[Supplied information]
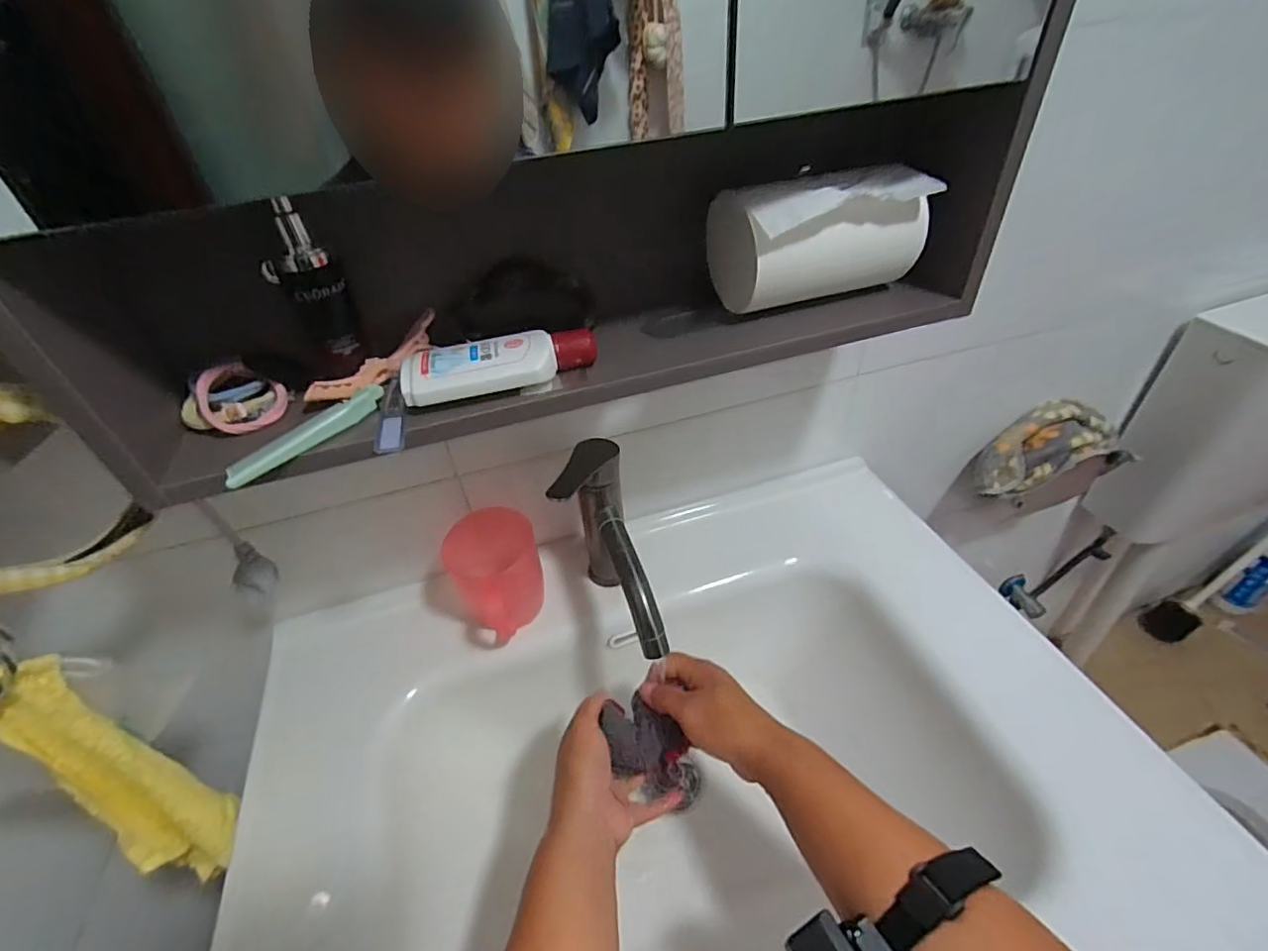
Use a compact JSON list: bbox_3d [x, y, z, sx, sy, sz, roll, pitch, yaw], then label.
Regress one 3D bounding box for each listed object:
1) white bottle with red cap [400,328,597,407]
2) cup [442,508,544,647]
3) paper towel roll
[{"bbox_3d":[-0.091,-0.077,0.391,0.130,0.025,0.044,-14,43,-10],"label":"white bottle with red cap"},{"bbox_3d":[-0.130,0.100,0.555,0.082,0.106,0.083,-3,42,3],"label":"cup"},{"bbox_3d":[0.137,-0.187,0.437,0.151,0.084,0.092,-16,43,-12],"label":"paper towel roll"}]

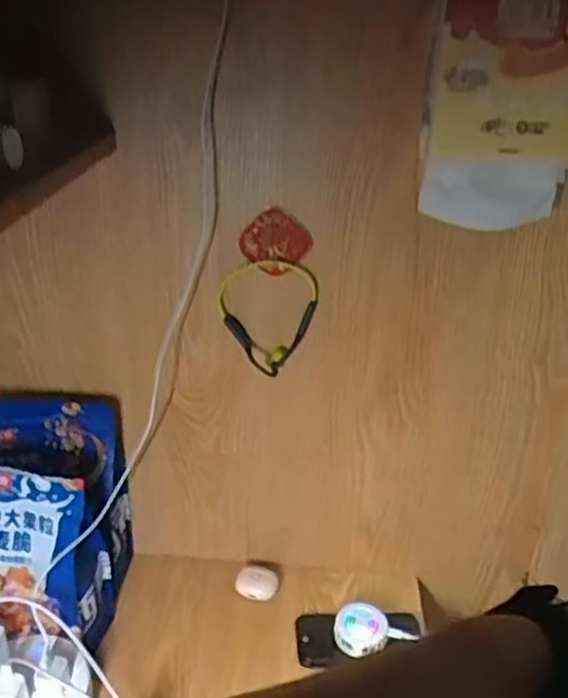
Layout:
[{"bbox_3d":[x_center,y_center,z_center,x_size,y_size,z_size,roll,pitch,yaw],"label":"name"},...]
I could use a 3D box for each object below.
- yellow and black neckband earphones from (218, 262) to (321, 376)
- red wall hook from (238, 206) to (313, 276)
[{"bbox_3d":[-0.019,-0.035,0.749,0.108,0.115,0.052,4,27,3],"label":"yellow and black neckband earphones"},{"bbox_3d":[-0.009,-0.111,0.725,0.061,0.065,0.012,42,24,-8],"label":"red wall hook"}]

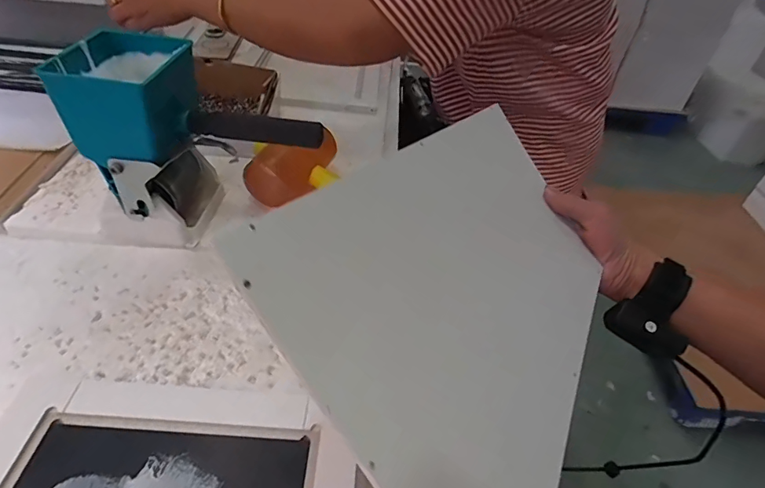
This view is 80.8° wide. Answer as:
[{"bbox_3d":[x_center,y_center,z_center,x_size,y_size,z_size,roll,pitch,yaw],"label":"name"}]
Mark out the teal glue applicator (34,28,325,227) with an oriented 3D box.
[{"bbox_3d":[-0.174,-0.099,0.460,0.215,0.174,0.112,3,42,-3],"label":"teal glue applicator"}]

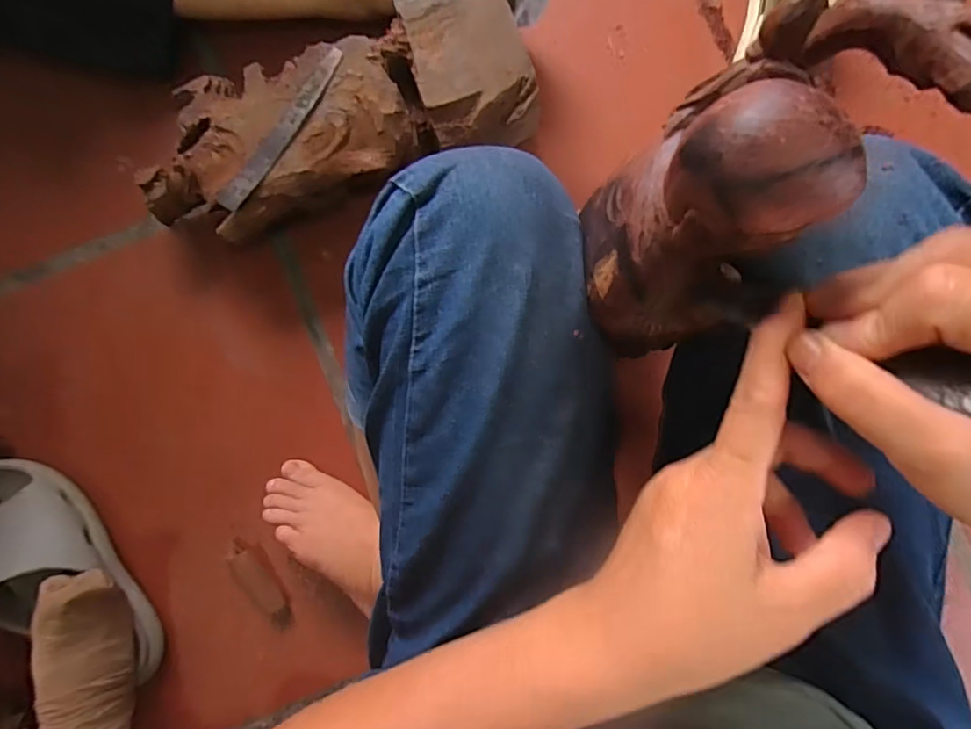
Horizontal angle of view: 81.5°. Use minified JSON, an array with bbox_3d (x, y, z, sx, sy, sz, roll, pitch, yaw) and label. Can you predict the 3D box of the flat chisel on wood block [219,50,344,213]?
[{"bbox_3d":[-0.184,-0.213,0.513,0.023,0.006,0.172,38,87,2],"label":"flat chisel on wood block"}]

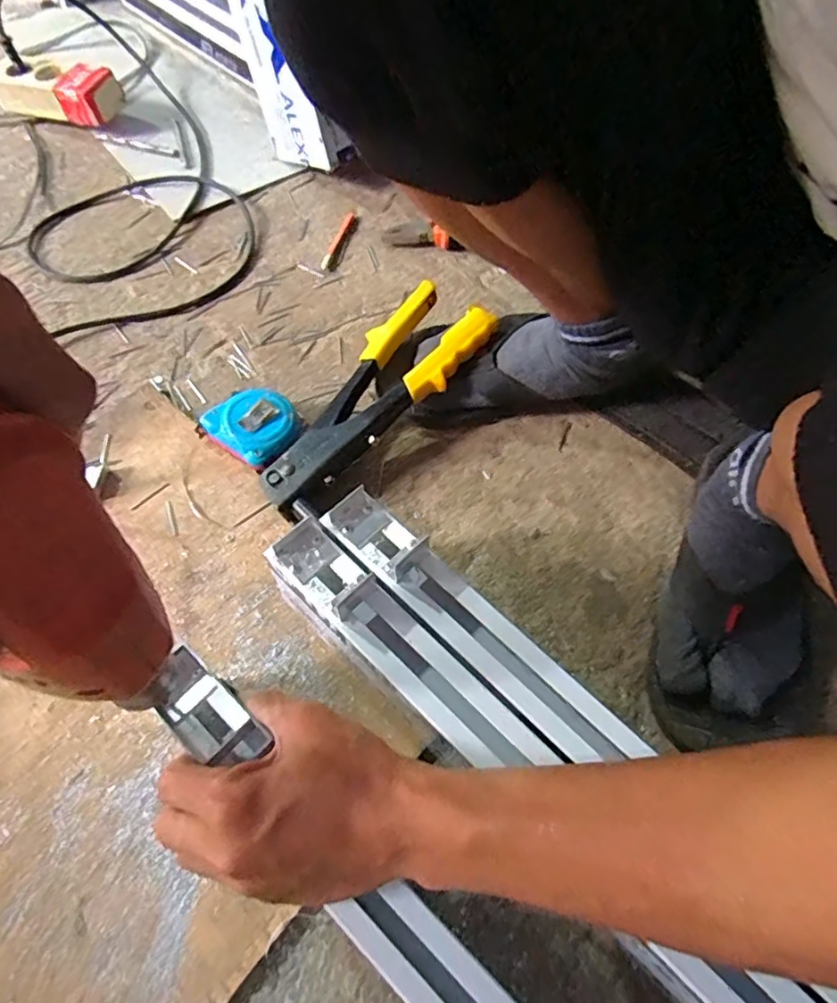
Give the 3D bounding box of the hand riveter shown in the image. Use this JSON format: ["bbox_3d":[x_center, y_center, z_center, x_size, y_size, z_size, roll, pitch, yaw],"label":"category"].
[{"bbox_3d":[-0.046,-0.097,0.520,0.240,0.022,0.093,-41,61,-13],"label":"hand riveter"}]

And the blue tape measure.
[{"bbox_3d":[-0.141,-0.065,0.523,0.074,0.029,0.064,33,64,14],"label":"blue tape measure"}]

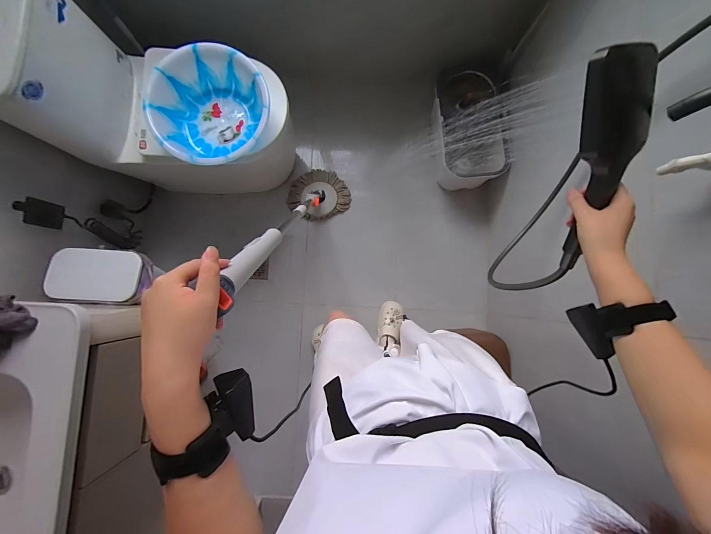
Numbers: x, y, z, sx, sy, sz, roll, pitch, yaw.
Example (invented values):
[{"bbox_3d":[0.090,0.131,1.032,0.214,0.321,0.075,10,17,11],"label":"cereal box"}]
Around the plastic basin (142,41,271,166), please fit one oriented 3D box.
[{"bbox_3d":[-0.399,-0.439,0.892,0.309,0.133,0.306,0,84,0],"label":"plastic basin"}]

[Your objective] The result should be an exact retyped version of all the entries above, containing no pictures.

[Exercise output]
Use a compact JSON list: bbox_3d [x, y, z, sx, sy, sz, roll, pitch, yaw], then label.
Regress one 3D bounding box for each listed object:
1) white bottle with red cap [400,328,597,407]
2) cup [442,508,544,647]
3) paper towel roll
[{"bbox_3d":[-0.091,-0.077,0.391,0.130,0.025,0.044,-14,43,-10],"label":"white bottle with red cap"},{"bbox_3d":[-0.130,0.100,0.555,0.082,0.106,0.083,-3,42,3],"label":"cup"},{"bbox_3d":[0.137,-0.187,0.437,0.151,0.084,0.092,-16,43,-12],"label":"paper towel roll"}]

Layout:
[{"bbox_3d":[x_center,y_center,z_center,x_size,y_size,z_size,roll,pitch,yaw],"label":"name"},...]
I could use a 3D box for each object below.
- yellow and black neckband earphones from (218, 262) to (321, 376)
- red wall hook from (238, 206) to (313, 276)
[{"bbox_3d":[-0.019,-0.035,0.749,0.108,0.115,0.052,4,27,3],"label":"yellow and black neckband earphones"},{"bbox_3d":[-0.009,-0.111,0.725,0.061,0.065,0.012,42,24,-8],"label":"red wall hook"}]

This view is 80.8° wide. Answer as:
[{"bbox_3d":[x_center,y_center,z_center,x_size,y_size,z_size,roll,pitch,yaw],"label":"name"}]
Mark out the teal glue applicator (34,28,325,227) with an oriented 3D box.
[{"bbox_3d":[-0.174,-0.099,0.460,0.215,0.174,0.112,3,42,-3],"label":"teal glue applicator"}]

Horizontal angle of view: 81.5°. Use minified JSON, an array with bbox_3d (x, y, z, sx, sy, sz, roll, pitch, yaw) and label. Can you predict the 3D box of the flat chisel on wood block [219,50,344,213]?
[{"bbox_3d":[-0.184,-0.213,0.513,0.023,0.006,0.172,38,87,2],"label":"flat chisel on wood block"}]

Give the 3D bounding box of the hand riveter shown in the image. Use this JSON format: ["bbox_3d":[x_center, y_center, z_center, x_size, y_size, z_size, roll, pitch, yaw],"label":"category"].
[{"bbox_3d":[-0.046,-0.097,0.520,0.240,0.022,0.093,-41,61,-13],"label":"hand riveter"}]

And the blue tape measure.
[{"bbox_3d":[-0.141,-0.065,0.523,0.074,0.029,0.064,33,64,14],"label":"blue tape measure"}]

Numbers: x, y, z, sx, sy, sz, roll, pitch, yaw.
Example (invented values):
[{"bbox_3d":[0.090,0.131,1.032,0.214,0.321,0.075,10,17,11],"label":"cereal box"}]
Around the plastic basin (142,41,271,166), please fit one oriented 3D box.
[{"bbox_3d":[-0.399,-0.439,0.892,0.309,0.133,0.306,0,84,0],"label":"plastic basin"}]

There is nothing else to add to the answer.